STUDY MATERIAL Start Marker

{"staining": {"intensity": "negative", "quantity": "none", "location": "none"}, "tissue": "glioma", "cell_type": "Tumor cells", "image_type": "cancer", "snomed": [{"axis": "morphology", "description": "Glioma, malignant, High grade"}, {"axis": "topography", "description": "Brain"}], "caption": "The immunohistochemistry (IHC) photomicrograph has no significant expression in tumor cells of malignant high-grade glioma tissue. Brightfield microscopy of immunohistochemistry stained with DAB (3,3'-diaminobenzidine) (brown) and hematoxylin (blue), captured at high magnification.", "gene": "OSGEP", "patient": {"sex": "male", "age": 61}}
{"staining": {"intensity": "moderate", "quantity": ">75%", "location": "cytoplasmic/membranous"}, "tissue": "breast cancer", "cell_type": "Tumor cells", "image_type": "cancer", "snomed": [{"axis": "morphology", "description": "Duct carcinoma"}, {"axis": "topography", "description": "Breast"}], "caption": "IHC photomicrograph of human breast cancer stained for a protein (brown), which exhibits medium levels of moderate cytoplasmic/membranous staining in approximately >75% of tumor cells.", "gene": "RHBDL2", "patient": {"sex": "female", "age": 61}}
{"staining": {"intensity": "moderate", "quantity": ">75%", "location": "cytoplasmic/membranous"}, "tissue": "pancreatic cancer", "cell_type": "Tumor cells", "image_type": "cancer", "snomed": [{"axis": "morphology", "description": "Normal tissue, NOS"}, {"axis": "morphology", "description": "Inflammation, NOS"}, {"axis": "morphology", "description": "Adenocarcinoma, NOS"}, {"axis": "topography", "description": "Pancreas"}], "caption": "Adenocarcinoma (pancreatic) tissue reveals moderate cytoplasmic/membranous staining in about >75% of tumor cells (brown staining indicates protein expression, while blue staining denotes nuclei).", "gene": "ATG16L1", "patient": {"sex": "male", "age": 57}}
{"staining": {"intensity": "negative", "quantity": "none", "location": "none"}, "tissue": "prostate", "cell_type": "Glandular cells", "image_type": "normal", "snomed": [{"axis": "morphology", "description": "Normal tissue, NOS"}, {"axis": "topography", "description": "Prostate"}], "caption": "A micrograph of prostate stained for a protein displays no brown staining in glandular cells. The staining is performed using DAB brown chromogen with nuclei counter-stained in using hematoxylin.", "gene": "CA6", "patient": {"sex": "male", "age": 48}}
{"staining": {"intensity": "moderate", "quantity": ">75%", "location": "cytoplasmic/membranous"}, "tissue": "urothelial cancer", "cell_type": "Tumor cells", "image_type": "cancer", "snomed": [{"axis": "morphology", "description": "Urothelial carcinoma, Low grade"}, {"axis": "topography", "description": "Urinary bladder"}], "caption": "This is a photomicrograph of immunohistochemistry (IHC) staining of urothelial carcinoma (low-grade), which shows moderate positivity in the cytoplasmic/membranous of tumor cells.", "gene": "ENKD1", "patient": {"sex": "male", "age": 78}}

STUDY MATERIAL End Marker

Transcribe all records exactly as written.

• EXERCISE OUTPUT:
{"staining": {"intensity": "negative", "quantity": "none", "location": "none"}, "tissue": "glioma", "cell_type": "Tumor cells", "image_type": "cancer", "snomed": [{"axis": "morphology", "description": "Glioma, malignant, High grade"}, {"axis": "topography", "description": "Brain"}], "caption": "The immunohistochemistry (IHC) photomicrograph has no significant expression in tumor cells of malignant high-grade glioma tissue. Brightfield microscopy of immunohistochemistry stained with DAB (3,3'-diaminobenzidine) (brown) and hematoxylin (blue), captured at high magnification.", "gene": "OSGEP", "patient": {"sex": "male", "age": 61}}
{"staining": {"intensity": "moderate", "quantity": ">75%", "location": "cytoplasmic/membranous"}, "tissue": "breast cancer", "cell_type": "Tumor cells", "image_type": "cancer", "snomed": [{"axis": "morphology", "description": "Duct carcinoma"}, {"axis": "topography", "description": "Breast"}], "caption": "IHC photomicrograph of human breast cancer stained for a protein (brown), which exhibits medium levels of moderate cytoplasmic/membranous staining in approximately >75% of tumor cells.", "gene": "RHBDL2", "patient": {"sex": "female", "age": 61}}
{"staining": {"intensity": "moderate", "quantity": ">75%", "location": "cytoplasmic/membranous"}, "tissue": "pancreatic cancer", "cell_type": "Tumor cells", "image_type": "cancer", "snomed": [{"axis": "morphology", "description": "Normal tissue, NOS"}, {"axis": "morphology", "description": "Inflammation, NOS"}, {"axis": "morphology", "description": "Adenocarcinoma, NOS"}, {"axis": "topography", "description": "Pancreas"}], "caption": "Adenocarcinoma (pancreatic) tissue reveals moderate cytoplasmic/membranous staining in about >75% of tumor cells (brown staining indicates protein expression, while blue staining denotes nuclei).", "gene": "ATG16L1", "patient": {"sex": "male", "age": 57}}
{"staining": {"intensity": "negative", "quantity": "none", "location": "none"}, "tissue": "prostate", "cell_type": "Glandular cells", "image_type": "normal", "snomed": [{"axis": "morphology", "description": "Normal tissue, NOS"}, {"axis": "topography", "description": "Prostate"}], "caption": "A micrograph of prostate stained for a protein displays no brown staining in glandular cells. The staining is performed using DAB brown chromogen with nuclei counter-stained in using hematoxylin.", "gene": "CA6", "patient": {"sex": "male", "age": 48}}
{"staining": {"intensity": "moderate", "quantity": ">75%", "location": "cytoplasmic/membranous"}, "tissue": "urothelial cancer", "cell_type": "Tumor cells", "image_type": "cancer", "snomed": [{"axis": "morphology", "description": "Urothelial carcinoma, Low grade"}, {"axis": "topography", "description": "Urinary bladder"}], "caption": "This is a photomicrograph of immunohistochemistry (IHC) staining of urothelial carcinoma (low-grade), which shows moderate positivity in the cytoplasmic/membranous of tumor cells.", "gene": "ENKD1", "patient": {"sex": "male", "age": 78}}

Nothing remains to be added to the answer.